Almanach du Père Peinard1894 (p. 11).

ALMANACH DU PÈRE PEINARD


VENTÔSE



Ventôse, aura beau faire venter le vent, il ne déracinera pas la Tour Eiffel, ne rasera pas la forêt de Bondy, ne changera pas de place les rochers, ne rendra pas les poids de vingt kilos aussi légers qu’une plume d’oie, ne fera pas voleter les hippopotames et les éléphants kif-kif les oiseaux-mouches. Par contre, les petits capels de plus d’une gironde fille s’envoleront par-dessus les moulins, présageant la prochaine venue des hirondelles.

Les pointilleux prouveront que si les capels des jeunesses sont si batifoleurs, la faute n’en est pas au vent, mais bien à de gros boufils à cul doré.

À ces tatillons, je répliquerai, que si les gosselines pouvaient s’attifer gentiment, s’enrubanner à leur fantasia, sans besoin de pièces de cent sous, elles ne se laisseraient pas conter fleurettes, ni chatouiller le menton, par les vieux birbes, non plus que par les singes.

Du coup, on ne verrait point par les rues et les chemins de pauvres filles bedonnant du tiroir ou remorquant un môme.

Être mère, sans permission des autorités, ne serait plus une honte !…

En Ventôse, le soleil nous montrera une frimousse encore pâlotte, mais chaude quand même ; pour chasser le brouillard, le vent lui soufflera dans le nez.

Cependant, faudra pas avoir trop de confiance ! Gare aux bons bougres qui se baladeront sans pépins ! S’ils reçoivent sur le râble quelques giboulées de mars, qu’ils ne s’en prennent qu’à eux.

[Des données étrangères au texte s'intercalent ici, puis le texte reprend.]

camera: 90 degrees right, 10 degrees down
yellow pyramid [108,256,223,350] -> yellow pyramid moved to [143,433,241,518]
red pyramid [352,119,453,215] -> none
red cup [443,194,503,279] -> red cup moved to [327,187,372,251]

Il est vrai que, s’ils en pincent pour l’équilibre, ils pourront, après l’arrosage extérieur des averses, s’humecter l’intérieur d’une choppe de bière de mars.

Ce mois-là, le soleil vadrouillera dans le signe des poissons : les gouvernants, les rentiers, les patrons et leurs contremaîtres, les aristos et les feignasses, étant tous de la famille des maquerautins, seront heureux de vivre trente jours sous leur emblème.

De bonnes bougresses, qui n’étant pas de la même parenté, non plus que de celle des canards, n’ont pas le goût de l’eau chevillé au corps, ce sont les blanchisseuses. Fatiguées de barboter dans le liquide, sans que jamais leur battoir ou leur savon soient mordus par une baleine, elles profiteront de ce que la mi-carême s’amènera un jeudi, 1er  mars, pour s’en donner à cœur joie. Mince de chahut qu’elles se paieront ce jour là ! On pourra se croire arrivés à la semaine des quatre jeudis.

Pour ce qui est de nous, bon populo, en fait de poissons, nous continuerons à avaler des couleuvres, — et aussi à trimer pire que des galériens afin que les mornes de la haute se baladent dans de riches falbalas.

Si seulement nous suivions l’exemple que nous donneront les paysans !

À ce moment, ils finiront l’échenillage des arbres, enlèveront les mousses, les lichens et autres salopises qui sucent les troncs et les branches.

Jusqu’au gui des pommiers, qui malgré sa gueule verte, ne trouvera pas grâce : ils lui couperont la chique carrément.